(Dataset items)
----

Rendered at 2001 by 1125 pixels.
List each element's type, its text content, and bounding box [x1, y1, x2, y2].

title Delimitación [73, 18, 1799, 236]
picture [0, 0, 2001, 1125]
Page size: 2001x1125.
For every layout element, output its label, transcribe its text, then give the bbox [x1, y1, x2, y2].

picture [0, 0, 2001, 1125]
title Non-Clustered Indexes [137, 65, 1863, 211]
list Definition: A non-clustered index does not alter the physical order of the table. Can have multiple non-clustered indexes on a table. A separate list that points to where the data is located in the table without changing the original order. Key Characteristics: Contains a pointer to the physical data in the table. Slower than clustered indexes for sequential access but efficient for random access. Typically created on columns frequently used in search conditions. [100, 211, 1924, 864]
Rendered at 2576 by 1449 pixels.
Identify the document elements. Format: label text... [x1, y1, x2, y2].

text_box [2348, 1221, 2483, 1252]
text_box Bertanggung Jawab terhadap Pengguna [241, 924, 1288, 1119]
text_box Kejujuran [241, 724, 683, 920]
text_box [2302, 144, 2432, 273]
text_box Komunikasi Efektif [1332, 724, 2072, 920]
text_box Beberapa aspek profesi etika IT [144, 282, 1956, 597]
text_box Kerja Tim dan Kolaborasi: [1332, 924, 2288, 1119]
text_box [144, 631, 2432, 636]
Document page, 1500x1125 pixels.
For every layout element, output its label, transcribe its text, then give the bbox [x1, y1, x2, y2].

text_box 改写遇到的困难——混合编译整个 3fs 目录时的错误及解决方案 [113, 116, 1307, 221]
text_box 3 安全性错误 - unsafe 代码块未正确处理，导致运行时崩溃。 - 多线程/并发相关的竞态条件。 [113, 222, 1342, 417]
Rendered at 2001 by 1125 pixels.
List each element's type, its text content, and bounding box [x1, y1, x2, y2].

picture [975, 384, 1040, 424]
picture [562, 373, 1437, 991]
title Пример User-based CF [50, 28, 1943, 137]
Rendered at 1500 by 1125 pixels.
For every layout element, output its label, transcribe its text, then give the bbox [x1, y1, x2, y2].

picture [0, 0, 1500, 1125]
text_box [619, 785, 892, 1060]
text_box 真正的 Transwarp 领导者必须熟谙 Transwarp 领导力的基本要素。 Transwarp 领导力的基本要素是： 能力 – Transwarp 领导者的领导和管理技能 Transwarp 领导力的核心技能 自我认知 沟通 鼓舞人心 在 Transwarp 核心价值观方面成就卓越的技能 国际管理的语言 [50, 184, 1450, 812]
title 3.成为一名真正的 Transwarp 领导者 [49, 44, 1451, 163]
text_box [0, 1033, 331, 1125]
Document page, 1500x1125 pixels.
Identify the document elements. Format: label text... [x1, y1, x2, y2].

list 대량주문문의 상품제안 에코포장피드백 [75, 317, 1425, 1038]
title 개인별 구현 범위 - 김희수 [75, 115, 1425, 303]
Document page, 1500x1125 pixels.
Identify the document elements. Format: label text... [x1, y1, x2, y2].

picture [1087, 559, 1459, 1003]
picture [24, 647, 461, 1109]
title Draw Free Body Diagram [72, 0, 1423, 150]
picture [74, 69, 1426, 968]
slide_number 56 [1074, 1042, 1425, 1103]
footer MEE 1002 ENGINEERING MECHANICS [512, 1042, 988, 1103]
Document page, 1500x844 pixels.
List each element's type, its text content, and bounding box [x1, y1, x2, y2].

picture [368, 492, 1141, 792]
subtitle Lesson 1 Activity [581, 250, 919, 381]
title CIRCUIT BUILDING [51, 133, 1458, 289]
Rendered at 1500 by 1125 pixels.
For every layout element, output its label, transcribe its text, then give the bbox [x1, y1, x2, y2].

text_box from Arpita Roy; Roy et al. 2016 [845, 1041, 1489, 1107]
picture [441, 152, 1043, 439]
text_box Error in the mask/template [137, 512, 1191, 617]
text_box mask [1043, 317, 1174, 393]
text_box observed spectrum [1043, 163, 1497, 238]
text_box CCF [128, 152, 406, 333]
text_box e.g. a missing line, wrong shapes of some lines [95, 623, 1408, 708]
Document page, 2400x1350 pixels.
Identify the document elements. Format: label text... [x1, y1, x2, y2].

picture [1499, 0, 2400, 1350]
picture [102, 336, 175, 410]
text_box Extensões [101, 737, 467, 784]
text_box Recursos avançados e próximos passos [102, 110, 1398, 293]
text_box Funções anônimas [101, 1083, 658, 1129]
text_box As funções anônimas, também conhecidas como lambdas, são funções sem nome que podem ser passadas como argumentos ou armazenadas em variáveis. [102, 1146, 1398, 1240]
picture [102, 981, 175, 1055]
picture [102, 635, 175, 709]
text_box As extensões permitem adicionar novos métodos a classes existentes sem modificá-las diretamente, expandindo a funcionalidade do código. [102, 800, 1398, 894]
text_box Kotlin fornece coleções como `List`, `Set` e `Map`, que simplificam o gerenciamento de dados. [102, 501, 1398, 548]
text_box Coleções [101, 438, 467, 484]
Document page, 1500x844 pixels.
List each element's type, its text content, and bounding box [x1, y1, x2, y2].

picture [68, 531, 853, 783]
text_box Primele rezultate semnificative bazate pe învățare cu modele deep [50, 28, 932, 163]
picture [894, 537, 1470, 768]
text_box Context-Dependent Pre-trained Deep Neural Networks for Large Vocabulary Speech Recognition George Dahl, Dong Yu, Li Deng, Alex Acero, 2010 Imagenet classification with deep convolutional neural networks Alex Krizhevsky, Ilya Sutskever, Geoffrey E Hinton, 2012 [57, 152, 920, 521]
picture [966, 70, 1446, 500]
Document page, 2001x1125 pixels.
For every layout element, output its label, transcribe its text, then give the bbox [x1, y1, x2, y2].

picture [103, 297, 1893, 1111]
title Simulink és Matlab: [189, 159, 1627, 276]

----

> [EXERCISE DESCRIPTION] Please copy the line that holds "Document page, 2001x1125 pixels." and each line under it through the last line above, exactly as they stand, adding nothing.

> [REPLY]
Document page, 2001x1125 pixels.
For every layout element, output its label, transcribe its text, then give the bbox [x1, y1, x2, y2].

picture [103, 297, 1893, 1111]
title Simulink és Matlab: [189, 159, 1627, 276]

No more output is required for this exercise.